[..] Its membership consists of most nationally elected Democrats in the United States, much of the American foreign-policy elite, the balance of the U.S. media, most international bureaucrats and nongovernmental organizations and the European political elite.
They are loosely united around their beliefs that the Iraq War is lost or not worth trying to win, that we have to accommodate ourselves to anti-Western thugs in the Middle East and that the United States today is a reckless, malign influence in the world.
On one day this past week, the Caucus had two high-profile symbolic standard-bearers: the captured British sailors smiling and shaking hands with Iranian President Mahmoud Ahmadinejad, thanking him for their release; and House Speaker Nancy Pelosi meeting with the criminal Syrian dictator Bashar al-Assad, relaying an offer from the Israelis to negotiate, without mentioning that they want him to abandon terrorism first. Pelosi and the sailors thus demonstrated the Caucus’ favorite posture: the ingratiating cringe.
People come to their membership in the Caucus for different reasons, some of them quite legitimate. They look at Iraq and conclude that it is lost. Or believe in the power of negotiation over any other international tool. Or think that the Middle East is a hopeless cesspool. Those are reasonable views – but also in the mix are a yowling Bush-hatred, an ideological anti-Americanism in Europe and a shameful will to defeat.
A strength of the West always has been its ability to generate self-criticism. (As long ago as 1901, a British politician was complaining that “eminent men write and speak as if they belonged to the enemy.”) This makes it easier to correct errors and avoid excesses. The problem: If the self-criticism becomes too sweeping and unrelenting, it amounts to a kind of self-sabotage – as it did in the mid-1970s when the United States lost the Vietnam War by refusing even to provide aid and air support to the South.
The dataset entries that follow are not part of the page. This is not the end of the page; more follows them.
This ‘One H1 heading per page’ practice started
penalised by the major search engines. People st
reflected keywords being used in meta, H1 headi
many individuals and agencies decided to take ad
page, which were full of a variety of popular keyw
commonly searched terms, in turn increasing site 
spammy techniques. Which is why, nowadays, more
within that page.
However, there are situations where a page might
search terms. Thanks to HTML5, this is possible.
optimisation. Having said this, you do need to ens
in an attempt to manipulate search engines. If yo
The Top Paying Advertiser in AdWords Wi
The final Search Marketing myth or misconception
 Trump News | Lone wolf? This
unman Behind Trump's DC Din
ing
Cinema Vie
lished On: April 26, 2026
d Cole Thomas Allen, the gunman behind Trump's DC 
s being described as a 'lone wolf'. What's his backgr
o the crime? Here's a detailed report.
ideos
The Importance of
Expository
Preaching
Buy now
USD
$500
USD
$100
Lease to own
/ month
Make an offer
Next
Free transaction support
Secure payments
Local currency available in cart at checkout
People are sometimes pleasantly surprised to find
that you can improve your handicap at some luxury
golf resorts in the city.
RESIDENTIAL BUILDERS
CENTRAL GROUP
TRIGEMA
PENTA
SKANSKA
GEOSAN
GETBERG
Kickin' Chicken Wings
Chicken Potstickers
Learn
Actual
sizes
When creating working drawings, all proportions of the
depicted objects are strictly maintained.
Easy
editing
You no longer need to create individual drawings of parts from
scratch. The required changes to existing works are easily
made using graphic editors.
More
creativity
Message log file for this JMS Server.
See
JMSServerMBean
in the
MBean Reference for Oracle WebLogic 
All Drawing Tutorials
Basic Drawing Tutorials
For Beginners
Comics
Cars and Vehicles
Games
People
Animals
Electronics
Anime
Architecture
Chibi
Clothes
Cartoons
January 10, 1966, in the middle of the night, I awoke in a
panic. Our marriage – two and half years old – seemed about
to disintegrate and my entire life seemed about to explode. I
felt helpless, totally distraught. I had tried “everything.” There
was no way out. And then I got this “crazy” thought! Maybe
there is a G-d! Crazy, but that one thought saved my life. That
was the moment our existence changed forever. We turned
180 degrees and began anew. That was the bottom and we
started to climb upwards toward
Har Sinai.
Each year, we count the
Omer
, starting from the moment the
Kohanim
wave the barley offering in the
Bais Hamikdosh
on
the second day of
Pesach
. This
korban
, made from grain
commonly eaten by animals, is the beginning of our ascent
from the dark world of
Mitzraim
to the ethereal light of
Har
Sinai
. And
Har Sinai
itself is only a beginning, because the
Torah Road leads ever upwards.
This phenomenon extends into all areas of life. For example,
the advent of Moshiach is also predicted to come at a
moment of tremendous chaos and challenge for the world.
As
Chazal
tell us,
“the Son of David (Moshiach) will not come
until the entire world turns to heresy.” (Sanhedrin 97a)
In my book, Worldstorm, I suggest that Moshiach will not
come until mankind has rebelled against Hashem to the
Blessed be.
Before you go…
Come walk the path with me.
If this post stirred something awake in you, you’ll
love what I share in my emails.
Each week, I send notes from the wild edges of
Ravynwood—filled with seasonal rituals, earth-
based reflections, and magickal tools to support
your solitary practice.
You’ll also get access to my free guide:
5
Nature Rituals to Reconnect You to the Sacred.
[..] The debate over Iraq is becoming less about how to win, than about how and when to lose.
[..] If we lose in Iraq, Sunni or Shia radicals will likely gain all or portions of the country; jihadists will be emboldened and the war in Afghanistan likely will deteriorate; Iran will be in a stronger position with which to obtain its game-changing nuclear weapon; our Middle East allies will lose confidence in us and become even less cooperative. All of this will mean that we will have even less leverage than we do now – and it will further encourage advocates of retreat and engagement-no-matter-what.